I've seen eastern-hempisphere systems with them, I believe my thinking is coming from the show Paramedics based in Australia. So its a thing. That said, I think it depends on the vehicle. Mercedes is a well known luxury brand, yes, but how does its fleet prices rank with Fords and GMCs here in the states (or Fords over there)? I don't think they will have automatic running boards with LED lit wheel wells, cooled cup holders, and 16 way automatic seats. 

Anyone seen one of these state side?


----------



## Tigger (Mar 23, 2015)

The Mercedes Sprinter is similar in price point to other cutaway vans. It is also much more fuel efficient with more safety features. Mercedes is also building a plant to produce them domestically. 

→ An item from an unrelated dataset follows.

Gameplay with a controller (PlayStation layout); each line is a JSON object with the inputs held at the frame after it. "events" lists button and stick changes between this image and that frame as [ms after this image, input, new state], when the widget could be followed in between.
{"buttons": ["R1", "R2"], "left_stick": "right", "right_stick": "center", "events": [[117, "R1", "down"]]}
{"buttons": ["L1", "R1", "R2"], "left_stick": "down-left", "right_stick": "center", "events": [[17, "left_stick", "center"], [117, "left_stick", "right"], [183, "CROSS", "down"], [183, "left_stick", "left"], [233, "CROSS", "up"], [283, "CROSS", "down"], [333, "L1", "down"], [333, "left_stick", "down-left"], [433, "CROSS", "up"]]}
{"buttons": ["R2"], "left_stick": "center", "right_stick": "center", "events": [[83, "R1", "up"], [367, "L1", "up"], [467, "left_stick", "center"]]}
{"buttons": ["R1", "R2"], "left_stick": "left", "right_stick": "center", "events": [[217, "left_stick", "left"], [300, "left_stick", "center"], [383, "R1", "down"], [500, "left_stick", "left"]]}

For awhile they were sold with Dodge and Freightliner badges, and apparently the Freighliner badged models will become more prevalent. Would a Freightliner badge be ideal? Probably but I doubt many will notice. It might have something to do with Demers being Canadian but I thought the Freightliners were sold there too.


----------



## Jim37F (Mar 23, 2015)

Lots of companies around here are buying Sprinter vans, some with the Dodge markings, a lot with the Mercedes markings...all I know is that IMO they are quite frankly a little fugly looking, narrow and tall like a stiff breeze would blow them over. Plus putting a straight light bar on the curved front just means it just sticks out and looks out of place leaving the whole aesthetics slightly off putting to me...but I'm just weird like that lol


----------



## NomadicMedic (Mar 23, 2015)

They're comfy to ride in though.


----------



## Underoath87 (Mar 23, 2015)

Jim37F said:


> Lots of companies around here are buying Sprinter vans, some with the Dodge markings, a lot with the Mercedes markings...all I know is that IMO they are quite frankly a little fugly looking, narrow and tall like a stiff breeze would blow them over. Plus putting a straight light bar on the curved front just means it just sticks out and looks out of place leaving the whole aesthetics slightly off putting to me...but I'm just weird like that lol




It's just for work, not picking up chicks...


----------



## OnceAnEMT (Mar 23, 2015)

Underoath87 said:


> It's just for work, not picking up chicks...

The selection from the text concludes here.